You can lose data and your settings on your cell phone just like you can lose them on your PC. It makes sense to back-up your data to the Google servers so you can do a restore if you have a problem down the road. To back-up your data, go to Settings, and select Backup & reset.  A new window will open; select the choice, “Back up my data.” To fine tune this process, select the choice Backup account.  The “Set backup account” window will open with a list of any google accounts you’re using. There will also be a choice for adding another account.  If you select that choice, it will ask you if you want to use an existing account or create a new one.  If you select existing account, you will then be asked to login with your username/password. After a successful login, you will see a window, “Account sign-in successful,” along with all of the accounts that are synched. Your specific phone may not have these exact words, but the process will be very similar.

You can also back-up other data such as music, pictures, and videos using 3rd-party software.  One popular program is AirSync from Doubletwist. It costs five dollars but does a great job backing up your data and synching your data with your PC.  You can also use Google Music and Piccasa, which will do a good job backing up your data and it’s free.

Use Folders to Organize Your Apps

I have a lot of apps on my smartphone. I'm sure you have quite a few as well. I got frustrated one evening when I could not locate an app due to the sheer number of them listed on the screen. It was from that experience that I decided to create a few folders and organize my data.
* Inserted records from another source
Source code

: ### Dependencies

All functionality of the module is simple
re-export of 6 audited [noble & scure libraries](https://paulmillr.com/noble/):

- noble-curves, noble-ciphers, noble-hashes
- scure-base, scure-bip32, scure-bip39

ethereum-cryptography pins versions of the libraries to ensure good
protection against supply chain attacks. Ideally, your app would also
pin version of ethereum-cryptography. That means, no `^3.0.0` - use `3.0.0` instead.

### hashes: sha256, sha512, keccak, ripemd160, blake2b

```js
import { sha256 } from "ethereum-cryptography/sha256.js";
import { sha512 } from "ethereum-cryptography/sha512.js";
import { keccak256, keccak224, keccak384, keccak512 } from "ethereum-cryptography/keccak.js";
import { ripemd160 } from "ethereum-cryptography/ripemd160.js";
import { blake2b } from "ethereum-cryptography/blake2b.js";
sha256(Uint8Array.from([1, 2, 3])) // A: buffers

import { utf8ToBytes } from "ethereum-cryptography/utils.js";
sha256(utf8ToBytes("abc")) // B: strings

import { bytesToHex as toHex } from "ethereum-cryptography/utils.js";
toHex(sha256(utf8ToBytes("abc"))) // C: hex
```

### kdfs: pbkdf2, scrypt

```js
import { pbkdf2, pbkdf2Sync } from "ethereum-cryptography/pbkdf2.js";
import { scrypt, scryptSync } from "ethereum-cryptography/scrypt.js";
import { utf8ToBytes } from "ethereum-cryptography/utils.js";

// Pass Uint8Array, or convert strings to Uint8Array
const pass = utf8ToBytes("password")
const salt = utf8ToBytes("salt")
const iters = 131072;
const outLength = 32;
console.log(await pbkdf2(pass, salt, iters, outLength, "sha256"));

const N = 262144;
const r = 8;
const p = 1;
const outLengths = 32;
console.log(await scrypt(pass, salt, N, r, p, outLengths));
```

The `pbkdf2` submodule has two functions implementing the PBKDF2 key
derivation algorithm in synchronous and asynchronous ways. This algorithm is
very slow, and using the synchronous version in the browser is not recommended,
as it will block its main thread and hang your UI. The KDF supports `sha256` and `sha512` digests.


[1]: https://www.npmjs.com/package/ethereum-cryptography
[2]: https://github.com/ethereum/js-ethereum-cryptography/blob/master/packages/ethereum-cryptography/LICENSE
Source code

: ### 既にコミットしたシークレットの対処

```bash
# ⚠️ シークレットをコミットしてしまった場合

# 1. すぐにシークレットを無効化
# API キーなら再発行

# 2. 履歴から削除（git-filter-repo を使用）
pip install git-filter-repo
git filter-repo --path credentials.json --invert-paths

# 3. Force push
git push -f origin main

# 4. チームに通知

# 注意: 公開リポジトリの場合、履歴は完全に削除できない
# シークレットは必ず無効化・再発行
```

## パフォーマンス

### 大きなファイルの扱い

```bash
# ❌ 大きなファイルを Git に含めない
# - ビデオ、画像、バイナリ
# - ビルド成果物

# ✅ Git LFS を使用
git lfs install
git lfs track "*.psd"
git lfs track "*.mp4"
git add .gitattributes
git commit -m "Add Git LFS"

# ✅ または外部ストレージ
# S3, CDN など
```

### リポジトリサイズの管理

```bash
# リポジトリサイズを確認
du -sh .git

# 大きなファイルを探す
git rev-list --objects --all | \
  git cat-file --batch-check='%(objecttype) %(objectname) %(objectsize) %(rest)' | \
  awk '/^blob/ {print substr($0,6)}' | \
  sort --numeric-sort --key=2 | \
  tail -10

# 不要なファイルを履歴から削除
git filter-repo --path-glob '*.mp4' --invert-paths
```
To create a folder, on some phones just simply go into Settings and select folders. However, on many Android smartphones, you don't have a menu for that choice. You create the folder by laying one app on top of another. If you drag an app icon over to another app icon and drop it on top of it, the phone will automatically show both apps in a box with "unnamed folder" below. Just click on the unnamed folder to name it whatever folder title you want and then depress the Done button. 

Clear the App Cache When it Misbehaves

One of the frustrating things with phones is an app that is out of control. It seems to raise havoc with the phone, and crashes frequently. Rather than going to the extreme to uninstall it, first see if clearing the cache corrects the problem. Much of the time, it will. To clear the cache, go to Settings, then Applications, followed by Manage Applications, followed by selecting the misbehaving app. Clearing the cache will not have any effect on your settings so you can do this procedure with confidence. 

Avoid Paying Extra for Exceeding Data Limit

If you’re on a limited data plan, it’s important to know how much data you’ve used. To view your data usage, go to Settings, then select Data Usage. You will see a list of all of your apps that consume data with the amount used thus far. You can also view each app settings but the important item is the choice to limit the app’s usage. Check the box, “Limit mobile data usage.” You can also specify what is the cutoff point. If you only want to focus on limiting one specific app, since each app is listed, select the app and a new window will open for designating what data limit you want to assisgn.  Just check the box, “Restrict background data.” Doing this restricts your mobile network data usage but will allow you to use WiFi if it’s available. Remember, using WFfi does not count toward your minutes or data usage. 

It really only takes a few minutes to implement the above tips. Keep in mind that some Android menus will be worded slightly differently, depending on the manufacturer. I'll provide more Android cell phone tips in future posts.